Start of Given text

CSU390 08S: Homework 05

Created: Thu 14 Oct 2008
Last modified: 

Assigned: Thu 14 Feb 2008
Due: Mon 25 Feb 2008

Note: This assignment cannot be turned in late. See "Specific Instruction (1)" below.


General Instructions

  1. Please review the grading policy outlined in the course information page.

  2. On the first page of each part of your solution write-up, you must make explicit which problems are to be graded for "regular credit", which problems are to be graded for "extra credit", and which problems you did not attempt. Please use a table something like the following

    Problem01020304 0506070809...
    CreditRCRCRCECRC RCNARCRC...

    where "RC" is "regular credit", "EC" is "extra credit", and "NA" is "not applicable" (not attempted). Failure to do so will result in an arbitrary set of problems being graded for regular credit, no problems being graded for extra credit, and a five percent penalty assessment.

  3. You must also write down with whom you worked on the assignment. If this changes from problem to problem, then you should write down this information separately with each problem.


Specific Instructions

  1. Note: This assignment cannot be handed in late. I will be passing out solutions to this assignment the day it is due, in preparation for the midterm exam.

  2. This is a somewhat longer assignment than usual, and it is worth somewhat more points than usual. You also have more time to complete this assignment than usual: note that it is due on Mon, Feb 25.

  3. In Problems 1, 2, 3, and the first half of Problem 4, you are required to construct a context-free grammar for a given language. You should consider the five CFG patterns discussed in class and how these patterns can be used to construct CFGs for the languages in question. You solutions should be modeled after the solution we gave in class for Sipser Exercise 2.6 (c); a handout describing this solution is available here.

End of Given text

**Written instruction:** Write the next part of the CSU390 homework instructions, starting after their last sentence.

Start of Data lines

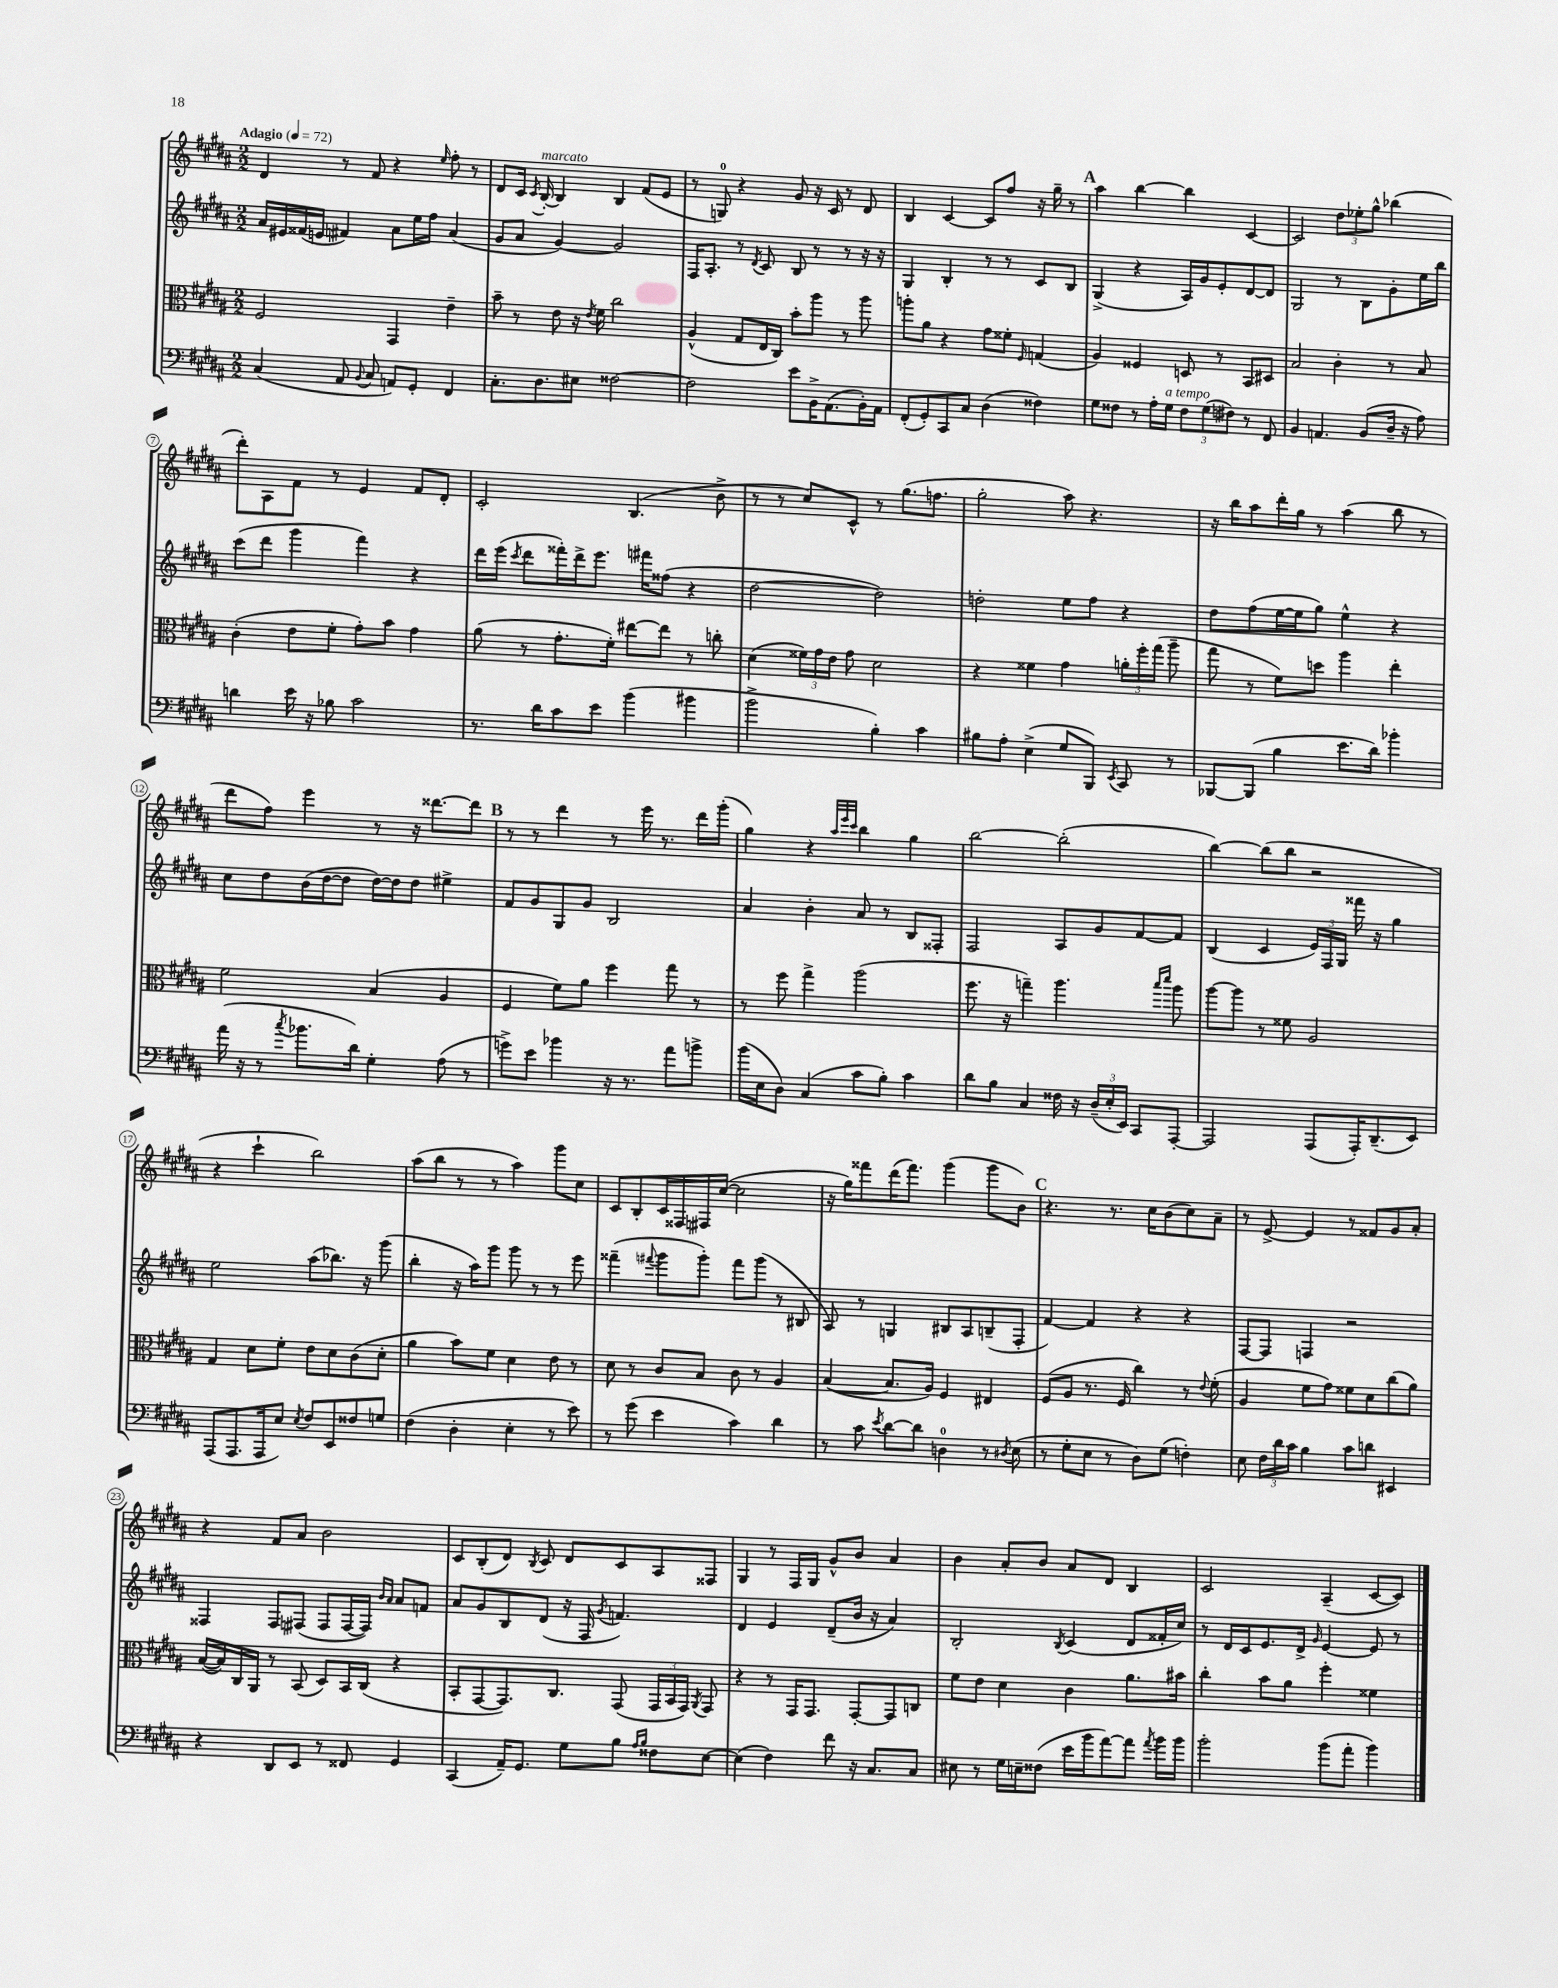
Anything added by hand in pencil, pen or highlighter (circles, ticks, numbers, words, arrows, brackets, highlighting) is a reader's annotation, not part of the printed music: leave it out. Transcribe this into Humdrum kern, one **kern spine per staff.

End of Data lines

**Answer:**
    Note: You must describe what each variable in your context-free grammar does, in a manner similar to the solution given in the handout.

  4. In Problem 5 and the second half of Problem 4, you are required to construct a PDA for a given language. You should give finite state diagrams for such PDAs, similar to those given in class and in Figures 2.15, 2.17, and 2.19 from the Sipser text.

  5. In Problem 6, you are to demonstrate that the given grammar is ambiguous. To do so, you must show multiple left-most (or right-most) derivations for a string in the given language. (See pp. 105-106 of the Sipser text.) To attach a "meaning" to any such derivation, you will likely need to consider the parse trees associated with these derivations.

  6. In Problems 7, 8, and 9, you should use the Pumping Lemma for context-free languages to prove that the languages in question are not context-free. See Examples 2.36, 2.37, and 2.38 from the Sipser text for examples of such Pumping Lemma proofs. See also the following handout.

    Note: I would strongly suggest that you attempt more than one of these as you will almost certainly see such a problem on your midterm exam.


Problems

Required: 7 of the following 9 problems
Points: 16 pts per problem

  1. Exercise 2.4 (b,c)

  2. Exercise 2.6 (d)

  3. Exercises 2.9 and 2.10.

  4. Give finite state diagrams for PDAs which accept the languages described in Exercises 2.4 (d) and 2.6 (c).

    Hint: Make judicious use of non-determinism.

  5. Problem 2.27 (a).

    Hint: The ambiguity present in the grammar shown in Exercise 2.27 is due to the if-then and if-then-else statements. The ambiguity you will discover is referred to as the "dangling else" ambiguity.

  6. Problem 2.30 (a)

  7. Problem 2.30 (d)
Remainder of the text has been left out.